● **EXERCISE DIRECTIONS**: Write out again, exactly as they stand, the line that includes "開倉優惠｜尖沙咀名牌行李箱開倉低至4折！一連5日 American Tourister/ace./Hallmark" and all remaining lines of the entries.

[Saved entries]
::::::::::

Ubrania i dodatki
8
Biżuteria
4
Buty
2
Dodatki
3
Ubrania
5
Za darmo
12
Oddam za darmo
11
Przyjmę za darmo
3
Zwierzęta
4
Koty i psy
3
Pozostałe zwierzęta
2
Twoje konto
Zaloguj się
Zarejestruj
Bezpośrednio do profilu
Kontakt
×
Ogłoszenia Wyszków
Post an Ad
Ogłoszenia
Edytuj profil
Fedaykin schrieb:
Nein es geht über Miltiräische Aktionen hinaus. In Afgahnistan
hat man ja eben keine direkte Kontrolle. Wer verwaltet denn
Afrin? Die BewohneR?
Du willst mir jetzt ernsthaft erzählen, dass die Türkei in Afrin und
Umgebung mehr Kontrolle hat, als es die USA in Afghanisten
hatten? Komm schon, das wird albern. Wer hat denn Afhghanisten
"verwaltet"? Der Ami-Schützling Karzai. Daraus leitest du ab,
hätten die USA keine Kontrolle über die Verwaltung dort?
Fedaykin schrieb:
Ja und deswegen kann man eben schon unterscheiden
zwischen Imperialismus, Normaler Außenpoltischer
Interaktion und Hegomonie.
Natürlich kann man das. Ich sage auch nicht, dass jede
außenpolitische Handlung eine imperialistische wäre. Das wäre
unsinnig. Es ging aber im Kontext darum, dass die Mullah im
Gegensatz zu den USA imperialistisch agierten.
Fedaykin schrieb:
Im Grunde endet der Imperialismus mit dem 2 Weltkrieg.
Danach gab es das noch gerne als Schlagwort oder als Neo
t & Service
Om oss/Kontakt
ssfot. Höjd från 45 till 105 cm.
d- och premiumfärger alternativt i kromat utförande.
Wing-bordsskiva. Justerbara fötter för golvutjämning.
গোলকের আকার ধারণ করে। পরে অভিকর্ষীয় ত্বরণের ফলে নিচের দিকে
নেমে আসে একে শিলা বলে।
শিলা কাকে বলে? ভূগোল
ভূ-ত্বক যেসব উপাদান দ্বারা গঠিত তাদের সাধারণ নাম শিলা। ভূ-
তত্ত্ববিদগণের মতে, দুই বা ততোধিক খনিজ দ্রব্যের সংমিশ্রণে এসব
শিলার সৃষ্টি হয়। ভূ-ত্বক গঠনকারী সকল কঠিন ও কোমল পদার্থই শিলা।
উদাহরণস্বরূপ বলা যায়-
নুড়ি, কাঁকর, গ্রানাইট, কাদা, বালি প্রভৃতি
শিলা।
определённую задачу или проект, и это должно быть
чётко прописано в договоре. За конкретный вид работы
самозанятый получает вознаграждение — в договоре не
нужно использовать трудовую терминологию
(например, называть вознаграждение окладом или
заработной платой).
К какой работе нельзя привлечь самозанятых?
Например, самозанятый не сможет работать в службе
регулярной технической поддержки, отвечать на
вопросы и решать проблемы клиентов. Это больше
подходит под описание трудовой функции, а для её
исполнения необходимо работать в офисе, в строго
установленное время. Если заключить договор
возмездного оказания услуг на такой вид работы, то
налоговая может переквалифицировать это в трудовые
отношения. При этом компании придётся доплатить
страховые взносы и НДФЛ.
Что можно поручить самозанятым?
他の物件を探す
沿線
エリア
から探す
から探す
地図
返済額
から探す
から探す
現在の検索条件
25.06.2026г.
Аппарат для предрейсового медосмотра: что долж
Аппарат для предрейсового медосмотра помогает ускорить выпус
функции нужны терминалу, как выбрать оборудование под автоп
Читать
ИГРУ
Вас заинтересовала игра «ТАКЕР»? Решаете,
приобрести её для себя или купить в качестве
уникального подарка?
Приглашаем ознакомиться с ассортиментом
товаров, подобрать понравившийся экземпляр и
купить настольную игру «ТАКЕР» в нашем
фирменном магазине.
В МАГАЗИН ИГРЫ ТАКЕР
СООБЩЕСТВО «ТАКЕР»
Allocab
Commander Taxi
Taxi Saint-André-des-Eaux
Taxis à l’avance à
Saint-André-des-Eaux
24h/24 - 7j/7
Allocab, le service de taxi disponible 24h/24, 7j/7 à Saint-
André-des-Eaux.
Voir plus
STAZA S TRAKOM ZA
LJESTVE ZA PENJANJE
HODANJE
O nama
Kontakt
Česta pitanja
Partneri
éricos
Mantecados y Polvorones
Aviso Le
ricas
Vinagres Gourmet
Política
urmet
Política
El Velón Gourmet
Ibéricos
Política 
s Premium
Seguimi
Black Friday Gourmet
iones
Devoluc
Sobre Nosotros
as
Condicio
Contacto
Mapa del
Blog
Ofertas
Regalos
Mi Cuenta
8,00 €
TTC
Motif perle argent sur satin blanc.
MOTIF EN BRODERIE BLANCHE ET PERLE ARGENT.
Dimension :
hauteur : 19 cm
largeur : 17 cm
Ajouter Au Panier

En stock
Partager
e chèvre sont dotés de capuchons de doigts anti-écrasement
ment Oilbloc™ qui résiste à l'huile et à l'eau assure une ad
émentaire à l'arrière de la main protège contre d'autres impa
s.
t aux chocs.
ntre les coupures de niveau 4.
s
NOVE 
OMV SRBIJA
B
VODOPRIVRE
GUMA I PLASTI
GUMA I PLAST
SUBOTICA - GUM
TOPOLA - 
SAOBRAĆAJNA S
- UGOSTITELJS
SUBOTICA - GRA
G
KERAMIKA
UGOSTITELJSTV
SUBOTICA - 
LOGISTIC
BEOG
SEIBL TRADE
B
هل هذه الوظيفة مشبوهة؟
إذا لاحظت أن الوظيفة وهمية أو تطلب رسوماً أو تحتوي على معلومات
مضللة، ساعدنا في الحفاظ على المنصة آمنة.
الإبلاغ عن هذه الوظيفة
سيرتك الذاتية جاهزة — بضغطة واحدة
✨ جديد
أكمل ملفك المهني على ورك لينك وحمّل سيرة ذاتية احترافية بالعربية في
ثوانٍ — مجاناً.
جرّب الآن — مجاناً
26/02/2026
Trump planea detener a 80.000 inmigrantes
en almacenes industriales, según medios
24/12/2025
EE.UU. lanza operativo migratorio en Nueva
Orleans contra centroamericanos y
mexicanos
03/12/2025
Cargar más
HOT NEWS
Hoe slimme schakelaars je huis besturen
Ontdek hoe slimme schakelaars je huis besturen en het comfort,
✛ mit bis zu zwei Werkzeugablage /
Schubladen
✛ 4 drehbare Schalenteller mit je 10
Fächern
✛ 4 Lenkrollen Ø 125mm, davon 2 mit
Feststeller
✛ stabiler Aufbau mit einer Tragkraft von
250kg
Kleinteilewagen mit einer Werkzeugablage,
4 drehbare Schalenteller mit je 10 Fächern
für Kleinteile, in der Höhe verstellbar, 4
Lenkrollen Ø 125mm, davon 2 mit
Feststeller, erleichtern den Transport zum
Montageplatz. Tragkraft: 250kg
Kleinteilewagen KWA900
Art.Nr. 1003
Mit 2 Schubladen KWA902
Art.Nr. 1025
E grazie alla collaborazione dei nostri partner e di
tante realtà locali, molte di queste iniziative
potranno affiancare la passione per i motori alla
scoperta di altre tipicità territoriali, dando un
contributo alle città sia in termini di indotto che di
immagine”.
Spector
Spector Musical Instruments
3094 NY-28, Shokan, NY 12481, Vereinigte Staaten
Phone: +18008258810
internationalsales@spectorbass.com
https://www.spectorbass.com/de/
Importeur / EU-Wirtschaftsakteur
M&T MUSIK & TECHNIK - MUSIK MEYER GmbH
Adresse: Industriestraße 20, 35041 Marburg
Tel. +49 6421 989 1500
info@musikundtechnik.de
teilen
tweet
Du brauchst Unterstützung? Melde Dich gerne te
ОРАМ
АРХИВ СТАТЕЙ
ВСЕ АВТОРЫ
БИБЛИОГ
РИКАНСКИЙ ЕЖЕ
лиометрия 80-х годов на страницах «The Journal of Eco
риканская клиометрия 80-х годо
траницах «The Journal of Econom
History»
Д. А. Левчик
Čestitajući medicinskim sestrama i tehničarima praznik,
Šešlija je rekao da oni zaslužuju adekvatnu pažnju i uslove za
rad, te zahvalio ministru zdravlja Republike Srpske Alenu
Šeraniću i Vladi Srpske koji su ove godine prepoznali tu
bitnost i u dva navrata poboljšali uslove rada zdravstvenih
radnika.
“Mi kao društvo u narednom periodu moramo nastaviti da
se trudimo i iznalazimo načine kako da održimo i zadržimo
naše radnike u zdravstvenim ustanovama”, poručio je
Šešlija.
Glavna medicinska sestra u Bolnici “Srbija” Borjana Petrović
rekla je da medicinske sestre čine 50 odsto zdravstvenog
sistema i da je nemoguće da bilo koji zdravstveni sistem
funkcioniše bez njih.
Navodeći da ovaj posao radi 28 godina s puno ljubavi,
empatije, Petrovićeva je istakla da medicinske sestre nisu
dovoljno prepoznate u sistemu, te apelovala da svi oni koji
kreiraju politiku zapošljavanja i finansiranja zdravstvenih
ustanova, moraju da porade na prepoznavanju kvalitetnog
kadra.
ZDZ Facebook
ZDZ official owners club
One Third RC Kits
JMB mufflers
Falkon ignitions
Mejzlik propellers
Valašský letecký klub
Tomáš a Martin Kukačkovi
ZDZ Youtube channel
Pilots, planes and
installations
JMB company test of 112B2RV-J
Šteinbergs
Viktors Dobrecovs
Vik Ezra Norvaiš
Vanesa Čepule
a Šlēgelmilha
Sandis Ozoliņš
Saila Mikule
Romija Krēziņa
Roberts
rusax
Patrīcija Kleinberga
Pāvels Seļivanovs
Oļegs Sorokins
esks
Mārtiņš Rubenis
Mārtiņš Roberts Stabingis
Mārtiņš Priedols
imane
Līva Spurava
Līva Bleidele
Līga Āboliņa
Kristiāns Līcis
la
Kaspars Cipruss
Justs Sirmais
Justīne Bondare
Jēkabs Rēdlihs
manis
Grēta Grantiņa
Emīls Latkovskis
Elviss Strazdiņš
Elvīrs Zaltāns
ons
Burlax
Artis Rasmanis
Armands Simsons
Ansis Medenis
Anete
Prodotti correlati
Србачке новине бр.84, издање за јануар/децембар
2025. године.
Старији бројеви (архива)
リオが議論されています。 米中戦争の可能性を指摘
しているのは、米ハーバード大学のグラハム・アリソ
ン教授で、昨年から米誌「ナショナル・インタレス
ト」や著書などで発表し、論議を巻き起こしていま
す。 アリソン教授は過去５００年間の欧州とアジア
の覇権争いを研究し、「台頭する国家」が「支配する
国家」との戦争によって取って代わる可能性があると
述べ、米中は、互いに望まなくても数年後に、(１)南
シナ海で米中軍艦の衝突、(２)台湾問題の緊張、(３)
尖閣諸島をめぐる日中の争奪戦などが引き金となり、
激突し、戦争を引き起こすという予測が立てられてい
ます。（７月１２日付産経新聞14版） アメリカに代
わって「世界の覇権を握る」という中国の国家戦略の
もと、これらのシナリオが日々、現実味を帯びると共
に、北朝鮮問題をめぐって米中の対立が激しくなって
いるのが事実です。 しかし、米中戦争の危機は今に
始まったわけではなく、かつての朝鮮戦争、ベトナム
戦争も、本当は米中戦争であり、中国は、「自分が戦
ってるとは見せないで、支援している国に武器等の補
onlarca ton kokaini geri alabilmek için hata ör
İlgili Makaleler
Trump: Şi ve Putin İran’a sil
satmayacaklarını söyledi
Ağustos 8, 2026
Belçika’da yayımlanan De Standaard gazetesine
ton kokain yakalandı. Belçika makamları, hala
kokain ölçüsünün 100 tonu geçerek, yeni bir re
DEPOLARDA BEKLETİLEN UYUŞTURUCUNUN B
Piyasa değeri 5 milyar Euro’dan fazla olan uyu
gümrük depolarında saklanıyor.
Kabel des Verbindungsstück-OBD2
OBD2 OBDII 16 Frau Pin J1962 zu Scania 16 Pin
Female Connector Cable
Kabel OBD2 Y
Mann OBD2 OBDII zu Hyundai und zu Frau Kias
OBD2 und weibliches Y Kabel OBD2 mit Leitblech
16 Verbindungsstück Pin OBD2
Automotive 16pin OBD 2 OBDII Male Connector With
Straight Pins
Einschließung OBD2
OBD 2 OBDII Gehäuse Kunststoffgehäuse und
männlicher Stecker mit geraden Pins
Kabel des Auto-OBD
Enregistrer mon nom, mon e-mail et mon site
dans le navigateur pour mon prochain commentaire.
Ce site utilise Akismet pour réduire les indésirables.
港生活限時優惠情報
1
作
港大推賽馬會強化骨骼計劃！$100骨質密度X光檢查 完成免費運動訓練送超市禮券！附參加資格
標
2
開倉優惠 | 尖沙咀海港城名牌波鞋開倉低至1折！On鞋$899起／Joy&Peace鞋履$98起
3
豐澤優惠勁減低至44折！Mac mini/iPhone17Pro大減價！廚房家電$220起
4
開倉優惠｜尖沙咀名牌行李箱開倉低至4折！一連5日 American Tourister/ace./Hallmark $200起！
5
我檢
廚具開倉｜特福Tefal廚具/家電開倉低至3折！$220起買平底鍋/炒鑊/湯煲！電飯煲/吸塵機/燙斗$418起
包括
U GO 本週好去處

::::::::::

● **ANSWER BOX**:
開倉優惠｜尖沙咀名牌行李箱開倉低至4折！一連5日 American Tourister/ace./Hallmark $200起！
5
我檢
廚具開倉｜特福Tefal廚具/家電開倉低至3折！$220起買平底鍋/炒鑊/湯煲！電飯煲/吸塵機/燙斗$418起
包括
U GO 本週好去處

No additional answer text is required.